Чтобы скрыть от мозга свои намерения, я прибегнул к одной очень простой уловке. В детстве у меня была плохая дикция, и мама велела мне выучить скороговорку, которая в конце-концов исправила мою речь. Теперь, как только зажигается лампочка, означающая пробуждение мозга, я начинаю мысленно повторять это четверостишие: «Во мгле без проблеска зари он бьется лбом о фонари и все твердит, неисправим, что призрак гонится за ним».

Пока я повторяю эту фразу, никакие другие мысли не приходят мне в голову. Следовательно, мозг не может ни в чем уличить меня.

Я подсоединил к лампочке звонок — на тот случай, если прогляжу световой сигнал и буду продолжать писать, когда мозг уже проснется.

Моя постоянная зубрежка явно не создает ему комфортных условий. На энцефалограмме то и дело появляются конгруэнтные дельта-кривые. Значит, мозг время от времени пытается прочитать мои мысли.

Из Лос-Анджелеса звонила Дженис — рассказала о своем разговоре с Патриком, попросила моего совета. Я не могу давать ей никаких инструкций. Не могу подвергать ее опасности, вовлекая в свои действия. Дженис никогда не находила общего языка с Патриком и теперь думает, что ее все бросили. Мне грустно. Нет, не грустно — тоскливо.

Вечером позвонил Патрик. Он хочет вернуться домой. Я убедил его в необходимости оставаться на месте. Если он приедет в Аризону, мои замыслы рухнут.

Справиться с мозгом — не такое простое дело, как я думал вначале. Однажды я уже обжегся, а ведь он еще не продемонстрировал всех своих возможностей.

У меня нет права на риск. Нужно ждать подходящего момента. И в то же время — исполнять обязанности покорного слуги. Кормить его, измерять температуру, читать энцефалограммы.

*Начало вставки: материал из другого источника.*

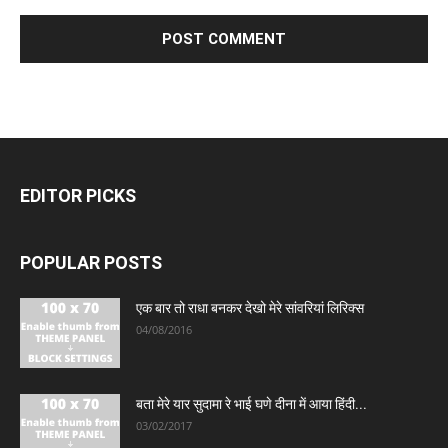
EDITOR PICKS
POPULAR POSTS
एक बार तो राधा बनकर देखो मेरे सांवरियां लिरिक्स
04/08/2016
बता मेरे यार सुदामा रे भाई घणे दीना में आया हिंदी...
03/02/2017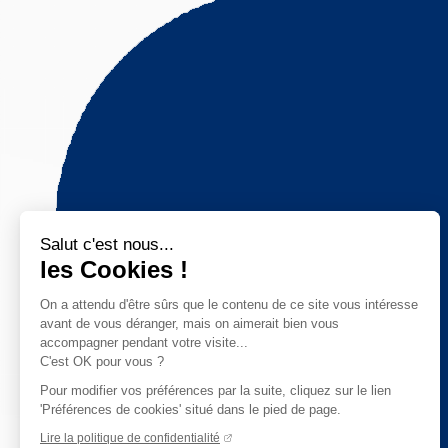
Salut c'est nous...
les Cookies !
On a attendu d'être sûrs que le contenu de ce site vous intéresse
avant de vous déranger, mais on aimerait bien vous
accompagner pendant votre visite...
C'est OK pour vous ?
Pour modifier vos préférences par la suite, cliquez sur le lien
'Préférences de cookies' situé dans le pied de page.
Lire la politique de confidentialité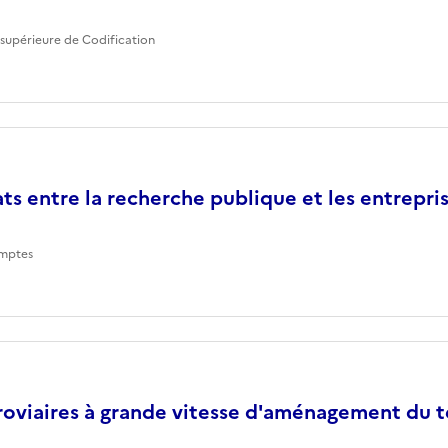
supérieure de Codification
ts entre la recherche publique et les entrepri
mptes
roviaires à grande vitesse d'aménagement du te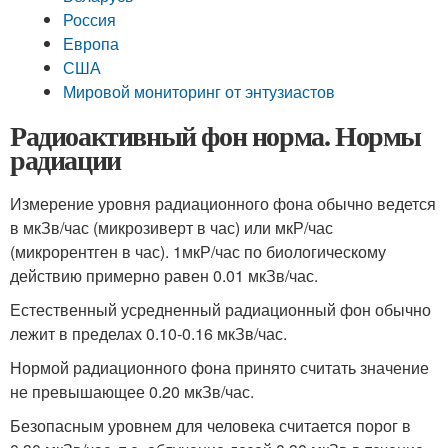
Россия
Европа
США
Мировой мониторинг от энтузиастов
Радиоактивный фон норма. Нормы
радиации
Измерение уровня радиационного фона обычно ведется
в мкЗв/час (микрозиверт в час) или мкР/час
(микрорентген в час). 1мкР/час по биологическому
действию примерно равен 0.01 мкЗв/час.
Естественный усредненный радиационный фон обычно
лежит в пределах 0.10-0.16 мкЗв/час.
Нормой радиационного фона принято считать значение
не превышающее 0.20 мкЗв/час.
Безопасным уровнем для человека считается порог в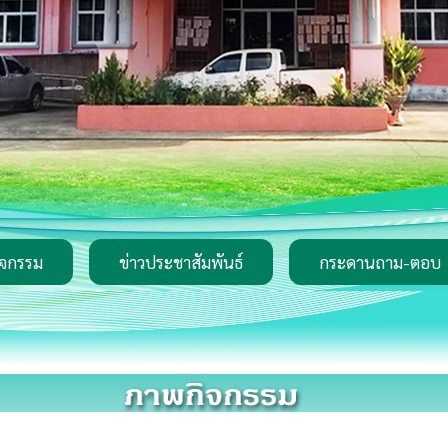
ิจกรรม
ข่าวประชาสัมพันธ์
กระดานถาม-ตอบ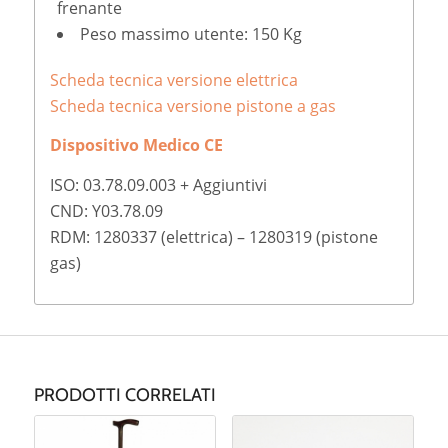
frenante
Peso massimo utente: 150 Kg
Scheda tecnica versione elettrica
Scheda tecnica versione pistone a gas
Dispositivo Medico CE
ISO: 03.78.09.003 + Aggiuntivi
CND: Y03.78.09
RDM: 1280337 (elettrica) – 1280319 (pistone
gas)
PRODOTTI CORRELATI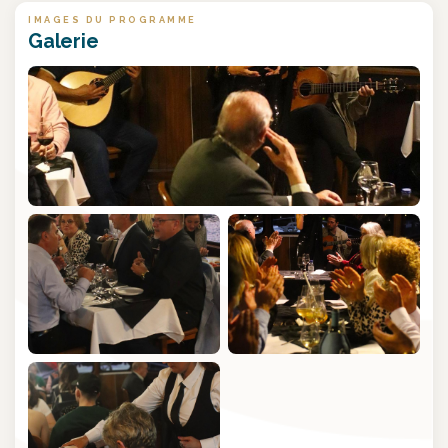
IMAGES DU PROGRAMME
Galerie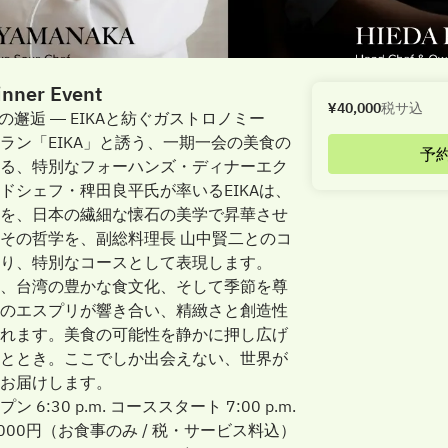
nner Event
¥40,000
税サ込
の邂逅 ― EIKAと紡ぐガストロノミー
ラン「EIKA」と誘う、一期一会の美食の
予
る、特別なフォーハンズ・ディナーエク
ドシェフ・稗田良平氏が率いるEIKAは、
を、日本の繊細な懐石の美学で昇華させ
その哲学を、副総料理長 山中賢二とのコ
り、特別なコースとして表現します。
、台湾の豊かな食文化、そして季節を尊
のエスプリが響き合い、精緻さと創造性
れます。美食の可能性を静かに押し広げ
ととき。ここでしか出会えない、世界が
お届けします。
6:30 p.m. コーススタート 7:00 p.m.
,000円（お食事のみ / 税・サービス料込）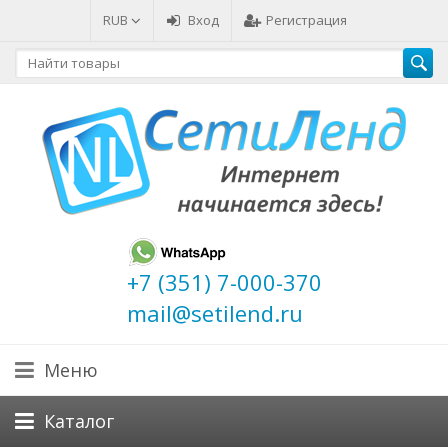
RUB
Вход
Регистрация
+7 (351) 7-000-370
mail@setilend.ru
Меню
Каталог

Выглядит он отвратительно. Сплошная бледно-серая масса, постепенно выползающая из своего стеклянного сосуда. Не удивлюсь, если у него вырастут глаза, уши и рот. Это настоящее чудовище.

5 декабря

Без всякого предупреждения приехала Дженис.

Видимо, у нее сдают нервы. Я сидел напротив нее в спальне, слушал ее жалобы на непонятное поведение Патрика, знал все ответы и не мог ничего сказать ей. Мозг может прочитать и ее мысли, поэтому я посоветовал ей забыть на некоторое время о Патрике. Предложил навестить мать.

Дженис решила вернуться в Лос-Анджелес; ей казалось, что она может понадобиться Патрику. На какой-то момент она даже убедила меня в том, что это будет самым правильным поступком, но я не высказал ей своих мыслей.

Она расстроилась — подумала, что я принял сторону Патрика. Но разве мог бы я бросить ее?

Она задавала мне множество вопросов, и мне приходилось отмалчиваться, изворачиваться, даже лгать. Я не мог допустить, чтобы она догадалась об истинном положении дел. Вскоре она уехала.

Меня утешает мысль о том, что когда-нибудь она меня поймет.